COSA FARE: Stampa per intero e senza alcuna modifica il testo sullo studio HoT-PE riportato qui sotto.

***** ESTRATTO DEL DOCUMENTO

Uno studio presentato al 68° Congresso dell’American College of Cardiology (ACC) a New Orleans ha dimostrato che, in pazienti con embolia polmonare acuta a basso rischio, la dimissione del paziente anticipata e il trattamento domiciliare con rivaroxaban è fattibile, efficace e sicuro. I risultati dell’analisi intermedia a tre mesi dello studio di Fase IV a […]
Uno studio presentato al 68° Congresso dell’American College of Cardiology (ACC) a New Orleans ha dimostrato che, in pazienti con embolia polmonare acuta a basso rischio, la dimissione del paziente anticipata e il trattamento domiciliare con rivaroxaban è fattibile, efficace e sicuro.
I risultati dell’analisi intermedia a tre mesi dello studio di Fase IV a braccio singolo HoT-PE, condotto su 525 pazienti, mostrano eventi di tromboembolismo venoso (TEV) o embolia polmonare fatale (endpoint primario) solo in tre casi (0,6%) e assenza di esiti infausti con la terapia. Questi risultati hanno permesso di concludere anticipatamente lo studio.
L’embolia polmonare (EP) acuta è una delle principali fonti di mortalità al mondo per cause cardiovascolari e costituisce, pertanto, una seria minaccia per la salute generale. Tuttavia, almeno il 95% dei pazienti è stabile dal punto di vista emodinamico all’arrivo in ospedale e coloro che soddisfano particolari criteri possono essere dimessi prima. Individuare quei soggetti con rischio sufficientemente basso per poter anticipare le dimissioni e continuare la terapia anticoagulante a domicilio può minimizzare le complicanze associate alla degenza ospedaliera e ridurre i costi sociali ed economici.

**********
***** RECORD MOSTRATI

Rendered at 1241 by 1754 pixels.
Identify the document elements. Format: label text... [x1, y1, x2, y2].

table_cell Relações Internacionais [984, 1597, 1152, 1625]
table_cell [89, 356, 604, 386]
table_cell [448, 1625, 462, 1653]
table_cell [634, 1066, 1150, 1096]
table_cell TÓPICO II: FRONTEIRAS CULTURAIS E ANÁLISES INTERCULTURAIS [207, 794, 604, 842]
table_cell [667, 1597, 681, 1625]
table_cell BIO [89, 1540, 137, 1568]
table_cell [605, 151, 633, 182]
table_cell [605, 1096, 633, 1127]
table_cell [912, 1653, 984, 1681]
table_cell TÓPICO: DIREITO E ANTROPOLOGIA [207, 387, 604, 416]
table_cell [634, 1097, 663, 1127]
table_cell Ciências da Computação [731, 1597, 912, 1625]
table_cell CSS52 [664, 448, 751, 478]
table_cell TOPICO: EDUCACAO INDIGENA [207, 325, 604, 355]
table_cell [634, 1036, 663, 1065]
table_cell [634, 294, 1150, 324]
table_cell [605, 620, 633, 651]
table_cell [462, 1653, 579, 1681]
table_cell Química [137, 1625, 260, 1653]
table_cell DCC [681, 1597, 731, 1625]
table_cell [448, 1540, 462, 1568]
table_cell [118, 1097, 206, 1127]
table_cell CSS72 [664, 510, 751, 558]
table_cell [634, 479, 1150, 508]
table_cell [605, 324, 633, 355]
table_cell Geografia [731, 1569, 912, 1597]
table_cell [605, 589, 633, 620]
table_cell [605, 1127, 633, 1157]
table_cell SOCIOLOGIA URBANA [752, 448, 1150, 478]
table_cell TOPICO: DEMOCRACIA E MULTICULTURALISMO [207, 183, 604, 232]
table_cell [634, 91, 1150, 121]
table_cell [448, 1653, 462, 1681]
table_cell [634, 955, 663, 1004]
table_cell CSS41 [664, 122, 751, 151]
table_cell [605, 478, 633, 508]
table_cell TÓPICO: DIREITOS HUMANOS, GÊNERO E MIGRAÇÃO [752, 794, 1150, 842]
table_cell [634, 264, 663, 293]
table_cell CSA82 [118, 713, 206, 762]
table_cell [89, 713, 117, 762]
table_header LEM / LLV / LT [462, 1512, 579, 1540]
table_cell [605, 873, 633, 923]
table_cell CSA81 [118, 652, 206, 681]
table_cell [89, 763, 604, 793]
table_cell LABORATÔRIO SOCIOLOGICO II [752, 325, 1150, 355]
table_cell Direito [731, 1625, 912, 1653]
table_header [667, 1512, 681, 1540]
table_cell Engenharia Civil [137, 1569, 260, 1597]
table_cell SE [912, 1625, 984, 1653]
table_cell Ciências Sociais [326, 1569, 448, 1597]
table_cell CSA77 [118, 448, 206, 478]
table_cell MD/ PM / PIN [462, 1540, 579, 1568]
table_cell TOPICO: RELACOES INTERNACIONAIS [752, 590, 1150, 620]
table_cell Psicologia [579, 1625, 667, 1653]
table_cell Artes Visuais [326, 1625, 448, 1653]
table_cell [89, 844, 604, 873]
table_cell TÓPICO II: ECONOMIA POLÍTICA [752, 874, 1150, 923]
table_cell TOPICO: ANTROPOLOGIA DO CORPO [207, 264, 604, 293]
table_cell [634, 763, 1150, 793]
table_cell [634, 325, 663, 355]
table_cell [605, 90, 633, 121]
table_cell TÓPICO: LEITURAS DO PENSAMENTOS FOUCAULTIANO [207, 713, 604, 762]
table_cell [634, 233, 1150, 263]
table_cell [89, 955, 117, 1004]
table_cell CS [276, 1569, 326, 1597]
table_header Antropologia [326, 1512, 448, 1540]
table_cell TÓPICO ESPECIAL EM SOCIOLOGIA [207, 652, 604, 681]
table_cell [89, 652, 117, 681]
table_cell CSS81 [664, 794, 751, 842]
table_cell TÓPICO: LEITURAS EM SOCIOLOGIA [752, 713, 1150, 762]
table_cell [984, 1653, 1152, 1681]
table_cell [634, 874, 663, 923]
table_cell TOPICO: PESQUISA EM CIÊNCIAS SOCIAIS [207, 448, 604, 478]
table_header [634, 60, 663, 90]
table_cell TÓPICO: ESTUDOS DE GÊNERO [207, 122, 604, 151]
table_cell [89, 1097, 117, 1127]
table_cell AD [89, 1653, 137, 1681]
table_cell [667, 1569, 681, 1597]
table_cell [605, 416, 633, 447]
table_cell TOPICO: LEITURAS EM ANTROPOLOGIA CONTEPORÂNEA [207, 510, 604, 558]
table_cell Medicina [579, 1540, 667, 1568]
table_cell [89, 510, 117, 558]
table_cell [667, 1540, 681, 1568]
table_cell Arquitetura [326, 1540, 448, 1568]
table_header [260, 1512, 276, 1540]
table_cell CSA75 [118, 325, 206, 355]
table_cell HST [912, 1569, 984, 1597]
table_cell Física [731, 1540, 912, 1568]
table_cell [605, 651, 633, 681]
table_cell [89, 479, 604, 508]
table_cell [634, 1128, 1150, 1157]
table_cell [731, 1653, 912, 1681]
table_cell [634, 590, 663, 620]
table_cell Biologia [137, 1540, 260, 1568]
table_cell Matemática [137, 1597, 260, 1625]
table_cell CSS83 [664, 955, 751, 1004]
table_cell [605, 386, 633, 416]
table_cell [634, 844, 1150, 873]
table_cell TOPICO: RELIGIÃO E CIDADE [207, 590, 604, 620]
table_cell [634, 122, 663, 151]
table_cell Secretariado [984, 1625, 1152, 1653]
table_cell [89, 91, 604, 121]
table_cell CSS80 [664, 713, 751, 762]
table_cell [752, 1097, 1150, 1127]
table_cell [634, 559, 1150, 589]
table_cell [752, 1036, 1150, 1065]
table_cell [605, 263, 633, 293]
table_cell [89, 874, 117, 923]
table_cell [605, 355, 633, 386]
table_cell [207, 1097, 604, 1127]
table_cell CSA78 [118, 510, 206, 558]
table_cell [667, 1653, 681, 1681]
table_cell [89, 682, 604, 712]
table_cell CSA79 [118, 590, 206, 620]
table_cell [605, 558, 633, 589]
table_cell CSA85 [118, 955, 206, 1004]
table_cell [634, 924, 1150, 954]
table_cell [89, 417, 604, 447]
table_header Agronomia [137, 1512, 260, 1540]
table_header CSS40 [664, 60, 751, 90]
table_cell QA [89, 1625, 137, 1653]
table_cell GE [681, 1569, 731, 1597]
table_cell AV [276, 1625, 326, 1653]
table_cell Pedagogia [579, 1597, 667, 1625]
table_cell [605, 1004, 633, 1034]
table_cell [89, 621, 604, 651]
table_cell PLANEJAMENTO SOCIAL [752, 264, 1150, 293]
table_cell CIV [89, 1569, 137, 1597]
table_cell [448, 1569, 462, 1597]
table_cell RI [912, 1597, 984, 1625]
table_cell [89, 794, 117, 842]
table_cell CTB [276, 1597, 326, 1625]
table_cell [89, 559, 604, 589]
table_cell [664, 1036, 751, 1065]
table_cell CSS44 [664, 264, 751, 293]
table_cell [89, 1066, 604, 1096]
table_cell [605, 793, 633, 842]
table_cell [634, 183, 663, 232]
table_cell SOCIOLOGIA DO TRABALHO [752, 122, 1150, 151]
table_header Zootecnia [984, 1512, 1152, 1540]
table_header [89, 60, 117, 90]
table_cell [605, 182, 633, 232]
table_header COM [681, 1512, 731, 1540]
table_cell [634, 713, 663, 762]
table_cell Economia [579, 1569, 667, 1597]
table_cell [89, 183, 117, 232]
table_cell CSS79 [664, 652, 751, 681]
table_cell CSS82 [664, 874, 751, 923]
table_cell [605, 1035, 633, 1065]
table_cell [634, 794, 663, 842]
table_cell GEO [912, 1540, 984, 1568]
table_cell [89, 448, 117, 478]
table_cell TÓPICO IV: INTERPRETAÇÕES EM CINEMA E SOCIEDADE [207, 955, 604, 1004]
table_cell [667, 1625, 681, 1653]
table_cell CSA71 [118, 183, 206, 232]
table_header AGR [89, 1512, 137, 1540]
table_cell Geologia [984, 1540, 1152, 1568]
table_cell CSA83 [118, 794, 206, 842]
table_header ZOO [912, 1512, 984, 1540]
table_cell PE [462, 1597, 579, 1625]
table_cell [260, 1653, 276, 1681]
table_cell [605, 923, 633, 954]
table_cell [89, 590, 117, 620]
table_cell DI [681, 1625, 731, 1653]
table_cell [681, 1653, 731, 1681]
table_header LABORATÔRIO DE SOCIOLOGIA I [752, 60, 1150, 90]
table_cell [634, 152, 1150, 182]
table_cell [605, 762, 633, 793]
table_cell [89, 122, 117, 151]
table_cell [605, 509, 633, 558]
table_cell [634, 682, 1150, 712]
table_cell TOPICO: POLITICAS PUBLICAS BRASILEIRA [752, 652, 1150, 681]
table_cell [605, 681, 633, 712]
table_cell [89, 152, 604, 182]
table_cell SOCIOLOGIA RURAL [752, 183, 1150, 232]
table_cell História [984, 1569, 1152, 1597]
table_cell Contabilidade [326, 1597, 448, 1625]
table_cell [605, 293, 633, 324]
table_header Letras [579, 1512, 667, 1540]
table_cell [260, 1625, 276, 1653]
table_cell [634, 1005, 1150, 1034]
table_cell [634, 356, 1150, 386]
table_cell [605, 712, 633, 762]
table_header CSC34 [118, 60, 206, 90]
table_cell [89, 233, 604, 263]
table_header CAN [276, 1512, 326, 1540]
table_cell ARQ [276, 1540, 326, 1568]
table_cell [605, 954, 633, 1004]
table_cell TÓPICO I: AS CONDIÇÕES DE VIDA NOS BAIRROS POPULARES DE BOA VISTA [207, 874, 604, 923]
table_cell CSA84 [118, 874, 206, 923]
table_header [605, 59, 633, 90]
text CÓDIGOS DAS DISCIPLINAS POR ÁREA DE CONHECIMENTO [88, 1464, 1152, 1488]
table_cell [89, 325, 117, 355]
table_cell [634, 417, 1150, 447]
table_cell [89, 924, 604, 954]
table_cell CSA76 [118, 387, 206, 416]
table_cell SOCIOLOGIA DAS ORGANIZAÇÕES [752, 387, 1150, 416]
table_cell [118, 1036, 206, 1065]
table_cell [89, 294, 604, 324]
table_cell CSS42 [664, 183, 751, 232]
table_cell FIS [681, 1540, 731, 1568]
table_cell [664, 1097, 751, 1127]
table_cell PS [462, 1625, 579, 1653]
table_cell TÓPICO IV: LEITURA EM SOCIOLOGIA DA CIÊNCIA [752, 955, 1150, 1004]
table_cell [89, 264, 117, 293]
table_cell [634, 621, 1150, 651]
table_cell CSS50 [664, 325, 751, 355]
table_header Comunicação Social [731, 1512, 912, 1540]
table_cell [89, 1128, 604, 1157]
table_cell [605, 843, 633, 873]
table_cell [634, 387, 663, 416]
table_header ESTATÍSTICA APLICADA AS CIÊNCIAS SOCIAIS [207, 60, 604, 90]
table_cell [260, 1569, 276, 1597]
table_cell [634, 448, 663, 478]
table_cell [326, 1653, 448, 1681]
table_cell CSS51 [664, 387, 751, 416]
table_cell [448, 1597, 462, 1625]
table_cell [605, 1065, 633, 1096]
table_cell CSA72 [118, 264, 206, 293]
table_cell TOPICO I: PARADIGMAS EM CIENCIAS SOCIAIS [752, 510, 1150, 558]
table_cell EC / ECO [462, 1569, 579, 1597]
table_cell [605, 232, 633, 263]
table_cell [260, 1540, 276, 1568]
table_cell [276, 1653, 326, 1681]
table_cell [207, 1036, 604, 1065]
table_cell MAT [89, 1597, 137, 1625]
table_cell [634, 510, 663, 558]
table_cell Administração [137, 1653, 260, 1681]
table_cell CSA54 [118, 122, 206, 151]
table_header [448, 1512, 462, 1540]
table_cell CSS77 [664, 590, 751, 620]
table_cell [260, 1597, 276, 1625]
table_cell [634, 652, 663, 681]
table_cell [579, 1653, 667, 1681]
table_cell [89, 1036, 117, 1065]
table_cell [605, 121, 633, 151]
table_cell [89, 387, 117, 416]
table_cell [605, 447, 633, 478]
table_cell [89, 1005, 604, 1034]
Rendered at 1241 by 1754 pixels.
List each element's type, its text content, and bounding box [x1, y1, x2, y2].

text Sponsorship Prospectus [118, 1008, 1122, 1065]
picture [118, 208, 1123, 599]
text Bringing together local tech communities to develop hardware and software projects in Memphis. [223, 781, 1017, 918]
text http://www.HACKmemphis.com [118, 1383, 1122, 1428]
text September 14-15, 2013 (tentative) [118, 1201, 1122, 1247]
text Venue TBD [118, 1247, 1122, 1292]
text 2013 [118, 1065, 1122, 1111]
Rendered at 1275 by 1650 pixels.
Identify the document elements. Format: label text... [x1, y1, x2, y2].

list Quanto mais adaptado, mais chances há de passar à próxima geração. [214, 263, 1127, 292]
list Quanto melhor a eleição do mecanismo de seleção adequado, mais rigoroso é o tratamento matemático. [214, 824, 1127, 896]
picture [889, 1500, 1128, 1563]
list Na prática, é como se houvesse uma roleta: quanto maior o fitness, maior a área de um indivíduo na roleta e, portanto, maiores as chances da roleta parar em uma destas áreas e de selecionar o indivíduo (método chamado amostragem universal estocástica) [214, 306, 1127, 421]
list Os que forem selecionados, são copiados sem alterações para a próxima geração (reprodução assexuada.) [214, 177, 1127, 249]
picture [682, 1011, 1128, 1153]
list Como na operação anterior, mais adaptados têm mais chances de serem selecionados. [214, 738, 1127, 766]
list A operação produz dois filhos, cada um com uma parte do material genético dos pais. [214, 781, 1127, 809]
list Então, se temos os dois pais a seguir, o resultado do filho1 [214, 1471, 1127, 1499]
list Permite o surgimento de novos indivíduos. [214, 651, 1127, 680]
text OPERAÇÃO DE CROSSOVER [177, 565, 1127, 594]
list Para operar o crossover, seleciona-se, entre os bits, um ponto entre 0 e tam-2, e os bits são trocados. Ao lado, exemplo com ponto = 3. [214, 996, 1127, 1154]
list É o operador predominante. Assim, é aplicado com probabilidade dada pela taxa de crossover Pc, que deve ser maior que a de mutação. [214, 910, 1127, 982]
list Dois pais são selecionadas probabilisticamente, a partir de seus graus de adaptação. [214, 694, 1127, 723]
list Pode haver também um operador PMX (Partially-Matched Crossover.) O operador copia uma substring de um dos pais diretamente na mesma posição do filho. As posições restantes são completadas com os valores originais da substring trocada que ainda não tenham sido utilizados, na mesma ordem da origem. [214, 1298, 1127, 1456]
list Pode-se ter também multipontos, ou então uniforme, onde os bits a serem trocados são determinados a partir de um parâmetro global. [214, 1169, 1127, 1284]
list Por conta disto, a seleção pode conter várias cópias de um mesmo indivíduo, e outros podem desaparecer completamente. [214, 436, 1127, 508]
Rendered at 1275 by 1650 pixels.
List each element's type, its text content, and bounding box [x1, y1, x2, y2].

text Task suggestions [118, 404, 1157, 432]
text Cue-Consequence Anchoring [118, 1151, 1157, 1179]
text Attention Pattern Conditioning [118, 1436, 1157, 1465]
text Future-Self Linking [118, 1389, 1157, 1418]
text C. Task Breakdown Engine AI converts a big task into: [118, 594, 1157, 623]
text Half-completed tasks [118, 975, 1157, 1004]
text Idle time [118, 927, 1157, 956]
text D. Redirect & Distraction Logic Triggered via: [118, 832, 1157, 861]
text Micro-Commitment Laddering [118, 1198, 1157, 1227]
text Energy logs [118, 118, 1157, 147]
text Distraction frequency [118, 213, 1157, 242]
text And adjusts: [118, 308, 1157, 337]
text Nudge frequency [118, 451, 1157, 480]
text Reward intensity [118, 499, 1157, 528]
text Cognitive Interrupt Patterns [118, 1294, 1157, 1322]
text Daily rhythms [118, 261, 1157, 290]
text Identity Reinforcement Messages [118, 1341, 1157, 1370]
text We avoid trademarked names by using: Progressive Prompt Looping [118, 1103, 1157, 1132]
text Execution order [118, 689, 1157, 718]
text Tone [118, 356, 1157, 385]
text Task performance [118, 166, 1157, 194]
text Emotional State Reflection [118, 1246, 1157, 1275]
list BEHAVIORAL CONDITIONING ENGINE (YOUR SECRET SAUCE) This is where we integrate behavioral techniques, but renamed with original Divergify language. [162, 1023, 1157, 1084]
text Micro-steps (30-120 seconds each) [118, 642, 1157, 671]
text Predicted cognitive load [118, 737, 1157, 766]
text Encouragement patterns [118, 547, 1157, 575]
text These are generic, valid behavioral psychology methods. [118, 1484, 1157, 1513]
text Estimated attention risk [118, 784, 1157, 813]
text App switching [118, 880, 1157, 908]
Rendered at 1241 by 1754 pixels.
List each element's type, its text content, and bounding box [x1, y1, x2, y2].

**********

RISULTATO DELL'ESERCIZIO:
Uno studio presentato al 68° Congresso dell’American College of Cardiology (ACC) a New Orleans ha dimostrato che, in pazienti con embolia polmonare acuta a basso rischio, la dimissione del paziente anticipata e il trattamento domiciliare con rivaroxaban è fattibile, efficace e sicuro. I risultati dell’analisi intermedia a tre mesi dello studio di Fase IV a […]
Uno studio presentato al 68° Congresso dell’American College of Cardiology (ACC) a New Orleans ha dimostrato che, in pazienti con embolia polmonare acuta a basso rischio, la dimissione del paziente anticipata e il trattamento domiciliare con rivaroxaban è fattibile, efficace e sicuro.
I risultati dell’analisi intermedia a tre mesi dello studio di Fase IV a braccio singolo HoT-PE, condotto su 525 pazienti, mostrano eventi di tromboembolismo venoso (TEV) o embolia polmonare fatale (endpoint primario) solo in tre casi (0,6%) e assenza di esiti infausti con la terapia. Questi risultati hanno permesso di concludere anticipatamente lo studio.
L’embolia polmonare (EP) acuta è una delle principali fonti di mortalità al mondo per cause cardiovascolari e costituisce, pertanto, una seria minaccia per la salute generale. Tuttavia, almeno il 95% dei pazienti è stabile dal punto di vista emodinamico all’arrivo in ospedale e coloro che soddisfano particolari criteri possono essere dimessi prima. Individuare quei soggetti con rischio sufficientemente basso per poter anticipare le dimissioni e continuare la terapia anticoagulante a domicilio può minimizzare le complicanze associate alla degenza ospedaliera e ridurre i costi sociali ed economici.